Document section.
Today I was reflecting on what I learned in the last few years, specifically related to programming and computer science. It is fair to say that I explored many new things — IoT, computer vision, deep learning, blockchain development, and more on the programming side.
I was thinking of making a series of posts about my journey into all these technologies, and I wanted to start with my journey and experience working with React. Why React? No particular reason, but it’s the technology I’m working with the most lately, and I think I have a good message to pass along.
This post will not focus on coding but rather on the lessons I learned after working with React on many projects, from small personal applications, to some big enterprise and other customer-facing applications.
Never stop learning
This section won’t sound like a React specific lesson, but it’s essential. So hear me out!
Like almost anything in computer science, the only constant is change. As developers, it’s part of our job to stay up to date with the best practices for programming languages, frameworks, patterns, design, etc.
When I was starting with React, each component was a class, and we didn’t have any of the “fancy” features such as hooks — and now I can’t think of a project where I’m not using them.
The speed at which it changes forces us to be continually reading documentation and blog posts to understand what’s new, why we should use it, and how. But you shouldn’t think of it as a burden. All these changes are purposely introduced in frameworks and programming languages to make our lives easier or bring a better experience to the users; in all cases, it’s a win-win situation.
Minimalism is your best friend
React is all about components, and each of these components will be responsible for your application’s behavior. But sometimes, the hard question is when to grow an existing component vs. when to create a new one.
After building many applications and refactoring those same applications, I can tell that what worked best was to create components as minimal as possible. The smaller the components, the smaller complexity each of them introduces. And yes, I understand that it adds complexity when interlinked, but believe me, the benefits are far exceeding.
I’ve reviewed components with enormous states, all because a lot was happening on those components. It was so hard to read as things were mixed after refactoring. We ended with multiple components, just a few lines of code each. It was like magic, so much easier to read, to debug.
Another advice on this same topic is to keep your side-effects and your business logic as separate from the UI as possible. I know it is sometimes tempting to solve it in the component, but if you want to save yourself some time in the future, keep them split.

Dataset records.

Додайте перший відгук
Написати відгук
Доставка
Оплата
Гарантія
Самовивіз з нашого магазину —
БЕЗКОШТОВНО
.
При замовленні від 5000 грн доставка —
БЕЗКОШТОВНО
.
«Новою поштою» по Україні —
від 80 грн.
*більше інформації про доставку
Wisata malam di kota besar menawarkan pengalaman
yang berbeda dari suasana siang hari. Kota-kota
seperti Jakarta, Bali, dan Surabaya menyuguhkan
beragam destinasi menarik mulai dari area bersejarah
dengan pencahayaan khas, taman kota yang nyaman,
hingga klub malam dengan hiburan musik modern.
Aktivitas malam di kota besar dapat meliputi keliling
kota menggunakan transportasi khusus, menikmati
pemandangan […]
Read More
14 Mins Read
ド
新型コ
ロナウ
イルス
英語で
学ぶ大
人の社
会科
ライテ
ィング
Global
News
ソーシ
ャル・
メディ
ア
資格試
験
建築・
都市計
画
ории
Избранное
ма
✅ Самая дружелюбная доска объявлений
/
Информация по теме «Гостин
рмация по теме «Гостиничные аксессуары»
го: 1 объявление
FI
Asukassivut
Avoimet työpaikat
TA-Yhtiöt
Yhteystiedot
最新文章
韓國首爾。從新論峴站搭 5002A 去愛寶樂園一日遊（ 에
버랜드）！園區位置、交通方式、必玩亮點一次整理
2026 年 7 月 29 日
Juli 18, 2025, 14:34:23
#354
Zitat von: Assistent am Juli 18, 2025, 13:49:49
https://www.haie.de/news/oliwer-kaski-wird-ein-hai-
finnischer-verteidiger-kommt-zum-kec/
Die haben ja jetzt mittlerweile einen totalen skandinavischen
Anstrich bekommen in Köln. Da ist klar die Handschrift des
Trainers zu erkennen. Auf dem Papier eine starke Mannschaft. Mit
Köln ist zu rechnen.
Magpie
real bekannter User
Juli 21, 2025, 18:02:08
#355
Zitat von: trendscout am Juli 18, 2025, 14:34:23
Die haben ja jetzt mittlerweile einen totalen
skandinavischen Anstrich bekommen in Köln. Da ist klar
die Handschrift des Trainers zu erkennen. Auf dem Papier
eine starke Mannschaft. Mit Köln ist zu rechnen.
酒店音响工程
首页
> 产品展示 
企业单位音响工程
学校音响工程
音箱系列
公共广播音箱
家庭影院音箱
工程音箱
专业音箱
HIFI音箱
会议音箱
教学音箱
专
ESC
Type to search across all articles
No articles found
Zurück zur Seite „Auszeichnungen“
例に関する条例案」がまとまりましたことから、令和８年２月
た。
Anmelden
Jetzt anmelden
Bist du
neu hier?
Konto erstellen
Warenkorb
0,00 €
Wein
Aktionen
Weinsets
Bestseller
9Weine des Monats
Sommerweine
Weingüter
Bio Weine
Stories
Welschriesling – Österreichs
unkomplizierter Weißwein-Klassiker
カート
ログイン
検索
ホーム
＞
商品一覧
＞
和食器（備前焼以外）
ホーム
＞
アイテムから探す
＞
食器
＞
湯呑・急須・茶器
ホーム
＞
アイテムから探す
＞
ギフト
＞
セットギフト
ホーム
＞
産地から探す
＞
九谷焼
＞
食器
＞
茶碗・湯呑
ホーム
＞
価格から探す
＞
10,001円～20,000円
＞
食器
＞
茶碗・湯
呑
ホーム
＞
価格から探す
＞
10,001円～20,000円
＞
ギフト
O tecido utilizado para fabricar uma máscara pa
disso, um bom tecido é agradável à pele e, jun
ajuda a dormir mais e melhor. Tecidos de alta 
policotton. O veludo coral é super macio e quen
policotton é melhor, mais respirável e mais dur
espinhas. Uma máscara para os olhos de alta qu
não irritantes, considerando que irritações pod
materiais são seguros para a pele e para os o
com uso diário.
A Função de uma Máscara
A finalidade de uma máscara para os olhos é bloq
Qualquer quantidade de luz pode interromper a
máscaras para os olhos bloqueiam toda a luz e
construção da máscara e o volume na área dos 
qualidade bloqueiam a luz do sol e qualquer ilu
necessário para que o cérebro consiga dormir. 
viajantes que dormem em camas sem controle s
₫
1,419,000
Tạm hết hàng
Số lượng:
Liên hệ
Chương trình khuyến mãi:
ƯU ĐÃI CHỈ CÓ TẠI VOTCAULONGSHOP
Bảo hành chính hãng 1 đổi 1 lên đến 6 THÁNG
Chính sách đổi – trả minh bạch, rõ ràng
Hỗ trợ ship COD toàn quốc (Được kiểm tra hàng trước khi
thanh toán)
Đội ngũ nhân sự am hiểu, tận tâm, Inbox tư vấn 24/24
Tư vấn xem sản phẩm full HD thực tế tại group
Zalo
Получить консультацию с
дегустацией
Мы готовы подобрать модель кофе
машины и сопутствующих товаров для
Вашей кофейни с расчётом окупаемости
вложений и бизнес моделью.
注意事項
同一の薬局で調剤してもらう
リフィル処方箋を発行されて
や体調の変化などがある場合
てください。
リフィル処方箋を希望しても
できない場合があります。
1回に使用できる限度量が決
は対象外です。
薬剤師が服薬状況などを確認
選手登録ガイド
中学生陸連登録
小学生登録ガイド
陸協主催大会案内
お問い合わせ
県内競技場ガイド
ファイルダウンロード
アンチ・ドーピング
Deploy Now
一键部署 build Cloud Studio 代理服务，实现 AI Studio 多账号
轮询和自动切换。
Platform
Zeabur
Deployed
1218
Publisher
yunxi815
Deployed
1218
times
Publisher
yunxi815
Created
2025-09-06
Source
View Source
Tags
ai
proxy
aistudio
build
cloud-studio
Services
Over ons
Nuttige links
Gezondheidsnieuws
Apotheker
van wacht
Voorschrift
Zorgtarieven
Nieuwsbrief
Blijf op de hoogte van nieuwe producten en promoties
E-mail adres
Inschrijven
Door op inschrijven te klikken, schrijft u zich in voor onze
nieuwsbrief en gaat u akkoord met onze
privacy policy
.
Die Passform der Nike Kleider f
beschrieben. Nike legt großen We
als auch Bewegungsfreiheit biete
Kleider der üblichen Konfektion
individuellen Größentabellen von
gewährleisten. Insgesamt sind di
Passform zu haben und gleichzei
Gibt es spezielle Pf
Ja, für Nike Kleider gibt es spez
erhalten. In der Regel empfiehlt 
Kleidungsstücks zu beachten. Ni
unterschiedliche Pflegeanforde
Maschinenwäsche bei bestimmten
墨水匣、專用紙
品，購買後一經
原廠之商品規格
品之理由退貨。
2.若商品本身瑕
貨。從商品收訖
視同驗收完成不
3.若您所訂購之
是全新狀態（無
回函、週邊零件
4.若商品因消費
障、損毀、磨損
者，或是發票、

Activity list.
A: List the technologies that the React post says the writer explored in the last few years.
B: Reproduce the React post word for word, from "Today I was" to "to pass along.".

Task answers.
A: IoT, computer vision, deep learning, blockchain development

B:
Today I was reflecting on what I learned in the last few years, specifically related to programming and computer science. It is fair to say that I explored many new things — IoT, computer vision, deep learning, blockchain development, and more on the programming side.
I was thinking of making a series of posts about my journey into all these technologies, and I wanted to start with my journey and experience working with React. Why React? No particular reason, but it’s the technology I’m working with the most lately, and I think I have a good message to pass along.